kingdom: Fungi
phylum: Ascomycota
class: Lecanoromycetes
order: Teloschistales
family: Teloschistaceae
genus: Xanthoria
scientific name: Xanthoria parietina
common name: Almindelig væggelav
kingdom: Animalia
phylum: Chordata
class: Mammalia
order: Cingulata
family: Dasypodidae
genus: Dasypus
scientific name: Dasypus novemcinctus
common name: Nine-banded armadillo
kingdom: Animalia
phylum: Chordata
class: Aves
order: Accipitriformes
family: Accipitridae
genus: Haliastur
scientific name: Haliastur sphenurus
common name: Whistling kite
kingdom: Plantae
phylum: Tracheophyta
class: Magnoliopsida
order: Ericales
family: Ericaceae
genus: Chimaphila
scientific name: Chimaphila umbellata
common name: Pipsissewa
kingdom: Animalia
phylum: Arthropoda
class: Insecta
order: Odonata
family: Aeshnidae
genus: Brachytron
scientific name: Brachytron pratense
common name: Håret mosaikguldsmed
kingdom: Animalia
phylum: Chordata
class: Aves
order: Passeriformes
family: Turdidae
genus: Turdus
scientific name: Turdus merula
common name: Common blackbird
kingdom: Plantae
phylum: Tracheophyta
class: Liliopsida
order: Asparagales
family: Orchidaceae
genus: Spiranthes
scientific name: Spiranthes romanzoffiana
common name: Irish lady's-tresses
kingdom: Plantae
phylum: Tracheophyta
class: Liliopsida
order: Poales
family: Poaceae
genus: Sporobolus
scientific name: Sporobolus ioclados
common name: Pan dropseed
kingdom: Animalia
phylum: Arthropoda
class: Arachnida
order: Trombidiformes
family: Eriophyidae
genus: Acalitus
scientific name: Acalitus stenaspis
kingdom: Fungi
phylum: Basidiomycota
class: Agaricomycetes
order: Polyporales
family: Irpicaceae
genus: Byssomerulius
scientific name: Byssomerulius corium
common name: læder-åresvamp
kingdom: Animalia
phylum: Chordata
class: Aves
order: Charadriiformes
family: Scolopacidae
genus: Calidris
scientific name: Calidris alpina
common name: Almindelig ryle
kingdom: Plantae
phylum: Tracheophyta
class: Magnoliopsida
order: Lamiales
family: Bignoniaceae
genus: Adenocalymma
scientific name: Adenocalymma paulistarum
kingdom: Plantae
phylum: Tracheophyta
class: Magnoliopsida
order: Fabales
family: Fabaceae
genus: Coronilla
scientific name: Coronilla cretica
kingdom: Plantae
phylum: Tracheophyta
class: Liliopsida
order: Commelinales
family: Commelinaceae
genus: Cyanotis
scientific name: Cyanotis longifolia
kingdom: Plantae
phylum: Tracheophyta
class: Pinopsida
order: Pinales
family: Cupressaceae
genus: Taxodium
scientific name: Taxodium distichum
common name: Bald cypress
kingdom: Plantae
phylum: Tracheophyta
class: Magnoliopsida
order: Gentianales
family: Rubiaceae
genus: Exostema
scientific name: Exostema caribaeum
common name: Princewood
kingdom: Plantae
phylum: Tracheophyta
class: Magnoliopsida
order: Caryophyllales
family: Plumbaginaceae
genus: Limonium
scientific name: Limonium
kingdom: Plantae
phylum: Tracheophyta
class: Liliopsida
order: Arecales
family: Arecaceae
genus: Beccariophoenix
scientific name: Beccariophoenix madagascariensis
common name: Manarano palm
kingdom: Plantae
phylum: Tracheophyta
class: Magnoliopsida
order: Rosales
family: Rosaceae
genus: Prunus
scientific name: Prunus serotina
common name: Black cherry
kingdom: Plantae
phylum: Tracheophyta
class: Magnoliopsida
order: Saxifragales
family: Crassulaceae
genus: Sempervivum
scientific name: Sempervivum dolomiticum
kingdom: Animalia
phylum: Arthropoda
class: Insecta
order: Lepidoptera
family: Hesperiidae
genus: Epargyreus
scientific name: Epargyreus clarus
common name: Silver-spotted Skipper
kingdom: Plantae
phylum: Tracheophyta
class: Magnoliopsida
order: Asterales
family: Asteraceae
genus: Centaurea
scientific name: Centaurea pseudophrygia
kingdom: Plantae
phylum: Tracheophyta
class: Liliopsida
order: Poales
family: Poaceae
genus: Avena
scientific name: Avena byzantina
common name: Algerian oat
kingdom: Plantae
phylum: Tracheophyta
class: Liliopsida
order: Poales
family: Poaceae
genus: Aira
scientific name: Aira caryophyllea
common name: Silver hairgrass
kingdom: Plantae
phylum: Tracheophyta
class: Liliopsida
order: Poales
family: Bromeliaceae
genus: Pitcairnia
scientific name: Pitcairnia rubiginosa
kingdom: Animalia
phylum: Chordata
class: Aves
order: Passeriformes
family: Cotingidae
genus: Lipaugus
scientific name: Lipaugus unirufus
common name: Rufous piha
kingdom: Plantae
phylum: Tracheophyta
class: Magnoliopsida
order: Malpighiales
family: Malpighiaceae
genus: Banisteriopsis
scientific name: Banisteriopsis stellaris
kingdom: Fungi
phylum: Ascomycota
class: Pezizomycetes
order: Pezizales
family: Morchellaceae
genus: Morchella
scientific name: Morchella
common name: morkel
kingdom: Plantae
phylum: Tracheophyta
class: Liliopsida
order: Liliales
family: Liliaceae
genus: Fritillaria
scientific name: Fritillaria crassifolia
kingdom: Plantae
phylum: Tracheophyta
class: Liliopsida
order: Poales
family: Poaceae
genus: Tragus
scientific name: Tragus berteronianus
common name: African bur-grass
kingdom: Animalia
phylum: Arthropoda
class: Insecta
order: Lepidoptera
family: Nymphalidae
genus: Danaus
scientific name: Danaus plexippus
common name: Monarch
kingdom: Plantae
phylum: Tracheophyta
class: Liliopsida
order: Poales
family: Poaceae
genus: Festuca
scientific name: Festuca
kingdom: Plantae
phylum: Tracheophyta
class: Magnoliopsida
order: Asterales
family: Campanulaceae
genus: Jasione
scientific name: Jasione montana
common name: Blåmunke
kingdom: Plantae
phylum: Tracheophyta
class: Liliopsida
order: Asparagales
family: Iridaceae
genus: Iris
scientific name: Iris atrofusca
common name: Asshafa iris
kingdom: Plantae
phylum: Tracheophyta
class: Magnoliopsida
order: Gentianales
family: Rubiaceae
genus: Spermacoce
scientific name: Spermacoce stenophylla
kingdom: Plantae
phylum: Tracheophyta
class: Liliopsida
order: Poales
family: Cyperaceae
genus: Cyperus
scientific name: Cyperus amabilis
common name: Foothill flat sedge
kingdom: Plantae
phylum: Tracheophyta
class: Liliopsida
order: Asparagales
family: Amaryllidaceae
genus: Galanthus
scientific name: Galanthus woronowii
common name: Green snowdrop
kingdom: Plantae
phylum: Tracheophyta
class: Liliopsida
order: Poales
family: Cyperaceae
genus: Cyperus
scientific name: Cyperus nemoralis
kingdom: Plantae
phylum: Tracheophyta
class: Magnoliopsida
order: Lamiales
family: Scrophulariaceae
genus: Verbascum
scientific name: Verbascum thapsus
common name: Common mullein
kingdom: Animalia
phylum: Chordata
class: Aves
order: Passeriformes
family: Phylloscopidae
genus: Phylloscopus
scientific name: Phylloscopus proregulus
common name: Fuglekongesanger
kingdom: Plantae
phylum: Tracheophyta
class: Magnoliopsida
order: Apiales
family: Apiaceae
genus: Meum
————————
DIRECTIONS ▸ Write out every line of all the rows above, word for word and in the same order.

SOLUTION ▸
kingdom: Fungi
phylum: Ascomycota
class: Lecanoromycetes
order: Teloschistales
family: Teloschistaceae
genus: Xanthoria
scientific name: Xanthoria parietina
common name: Almindelig væggelav
kingdom: Animalia
phylum: Chordata
class: Mammalia
order: Cingulata
family: Dasypodidae
genus: Dasypus
scientific name: Dasypus novemcinctus
common name: Nine-banded armadillo
kingdom: Animalia
phylum: Chordata
class: Aves
order: Accipitriformes
family: Accipitridae
genus: Haliastur
scientific name: Haliastur sphenurus
common name: Whistling kite
kingdom: Plantae
phylum: Tracheophyta
class: Magnoliopsida
order: Ericales
family: Ericaceae
genus: Chimaphila
scientific name: Chimaphila umbellata
common name: Pipsissewa
kingdom: Animalia
phylum: Arthropoda
class: Insecta
order: Odonata
family: Aeshnidae
genus: Brachytron
scientific name: Brachytron pratense
common name: Håret mosaikguldsmed
kingdom: Animalia
phylum: Chordata
class: Aves
order: Passeriformes
family: Turdidae
genus: Turdus
scientific name: Turdus merula
common name: Common blackbird
kingdom: Plantae
phylum: Tracheophyta
class: Liliopsida
order: Asparagales
family: Orchidaceae
genus: Spiranthes
scientific name: Spiranthes romanzoffiana
common name: Irish lady's-tresses
kingdom: Plantae
phylum: Tracheophyta
class: Liliopsida
order: Poales
family: Poaceae
genus: Sporobolus
scientific name: Sporobolus ioclados
common name: Pan dropseed
kingdom: Animalia
phylum: Arthropoda
class: Arachnida
order: Trombidiformes
family: Eriophyidae
genus: Acalitus
scientific name: Acalitus stenaspis
kingdom: Fungi
phylum: Basidiomycota
class: Agaricomycetes
order: Polyporales
family: Irpicaceae
genus: Byssomerulius
scientific name: Byssomerulius corium
common name: læder-åresvamp
kingdom: Animalia
phylum: Chordata
class: Aves
order: Charadriiformes
family: Scolopacidae
genus: Calidris
scientific name: Calidris alpina
common name: Almindelig ryle
kingdom: Plantae
phylum: Tracheophyta
class: Magnoliopsida
order: Lamiales
family: Bignoniaceae
genus: Adenocalymma
scientific name: Adenocalymma paulistarum
kingdom: Plantae
phylum: Tracheophyta
class: Magnoliopsida
order: Fabales
family: Fabaceae
genus: Coronilla
scientific name: Coronilla cretica
kingdom: Plantae
phylum: Tracheophyta
class: Liliopsida
order: Commelinales
family: Commelinaceae
genus: Cyanotis
scientific name: Cyanotis longifolia
kingdom: Plantae
phylum: Tracheophyta
class: Pinopsida
order: Pinales
family: Cupressaceae
genus: Taxodium
scientific name: Taxodium distichum
common name: Bald cypress
kingdom: Plantae
phylum: Tracheophyta
class: Magnoliopsida
order: Gentianales
family: Rubiaceae
genus: Exostema
scientific name: Exostema caribaeum
common name: Princewood
kingdom: Plantae
phylum: Tracheophyta
class: Magnoliopsida
order: Caryophyllales
family: Plumbaginaceae
genus: Limonium
scientific name: Limonium
kingdom: Plantae
phylum: Tracheophyta
class: Liliopsida
order: Arecales
family: Arecaceae
genus: Beccariophoenix
scientific name: Beccariophoenix madagascariensis
common name: Manarano palm
kingdom: Plantae
phylum: Tracheophyta
class: Magnoliopsida
order: Rosales
family: Rosaceae
genus: Prunus
scientific name: Prunus serotina
common name: Black cherry
kingdom: Plantae
phylum: Tracheophyta
class: Magnoliopsida
order: Saxifragales
family: Crassulaceae
genus: Sempervivum
scientific name: Sempervivum dolomiticum
kingdom: Animalia
phylum: Arthropoda
class: Insecta
order: Lepidoptera
family: Hesperiidae
genus: Epargyreus
scientific name: Epargyreus clarus
common name: Silver-spotted Skipper
kingdom: Plantae
phylum: Tracheophyta
class: Magnoliopsida
order: Asterales
family: Asteraceae
genus: Centaurea
scientific name: Centaurea pseudophrygia
kingdom: Plantae
phylum: Tracheophyta
class: Liliopsida
order: Poales
family: Poaceae
genus: Avena
scientific name: Avena byzantina
common name: Algerian oat
kingdom: Plantae
phylum: Tracheophyta
class: Liliopsida
order: Poales
family: Poaceae
genus: Aira
scientific name: Aira caryophyllea
common name: Silver hairgrass
kingdom: Plantae
phylum: Tracheophyta
class: Liliopsida
order: Poales
family: Bromeliaceae
genus: Pitcairnia
scientific name: Pitcairnia rubiginosa
kingdom: Animalia
phylum: Chordata
class: Aves
order: Passeriformes
family: Cotingidae
genus: Lipaugus
scientific name: Lipaugus unirufus
common name: Rufous piha
kingdom: Plantae
phylum: Tracheophyta
class: Magnoliopsida
order: Malpighiales
family: Malpighiaceae
genus: Banisteriopsis
scientific name: Banisteriopsis stellaris
kingdom: Fungi
phylum: Ascomycota
class: Pezizomycetes
order: Pezizales
family: Morchellaceae
genus: Morchella
scientific name: Morchella
common name: morkel
kingdom: Plantae
phylum: Tracheophyta
class: Liliopsida
order: Liliales
family: Liliaceae
genus: Fritillaria
scientific name: Fritillaria crassifolia
kingdom: Plantae
phylum: Tracheophyta
class: Liliopsida
order: Poales
family: Poaceae
genus: Tragus
scientific name: Tragus berteronianus
common name: African bur-grass
kingdom: Animalia
phylum: Arthropoda
class: Insecta
order: Lepidoptera
family: Nymphalidae
genus: Danaus
scientific name: Danaus plexippus
common name: Monarch
kingdom: Plantae
phylum: Tracheophyta
class: Liliopsida
order: Poales
family: Poaceae
genus: Festuca
scientific name: Festuca
kingdom: Plantae
phylum: Tracheophyta
class: Magnoliopsida
order: Asterales
family: Campanulaceae
genus: Jasione
scientific name: Jasione montana
common name: Blåmunke
kingdom: Plantae
phylum: Tracheophyta
class: Liliopsida
order: Asparagales
family: Iridaceae
genus: Iris
scientific name: Iris atrofusca
common name: Asshafa iris
kingdom: Plantae
phylum: Tracheophyta
class: Magnoliopsida
order: Gentianales
family: Rubiaceae
genus: Spermacoce
scientific name: Spermacoce stenophylla
kingdom: Plantae
phylum: Tracheophyta
class: Liliopsida
order: Poales
family: Cyperaceae
genus: Cyperus
scientific name: Cyperus amabilis
common name: Foothill flat sedge
kingdom: Plantae
phylum: Tracheophyta
class: Liliopsida
order: Asparagales
family: Amaryllidaceae
genus: Galanthus
scientific name: Galanthus woronowii
common name: Green snowdrop
kingdom: Plantae
phylum: Tracheophyta
class: Liliopsida
order: Poales
family: Cyperaceae
genus: Cyperus
scientific name: Cyperus nemoralis
kingdom: Plantae
phylum: Tracheophyta
class: Magnoliopsida
order: Lamiales
family: Scrophulariaceae
genus: Verbascum
scientific name: Verbascum thapsus
common name: Common mullein
kingdom: Animalia
phylum: Chordata
class: Aves
order: Passeriformes
family: Phylloscopidae
genus: Phylloscopus
scientific name: Phylloscopus proregulus
common name: Fuglekongesanger
kingdom: Plantae
phylum: Tracheophyta
class: Magnoliopsida
order: Apiales
family: Apiaceae
genus: Meum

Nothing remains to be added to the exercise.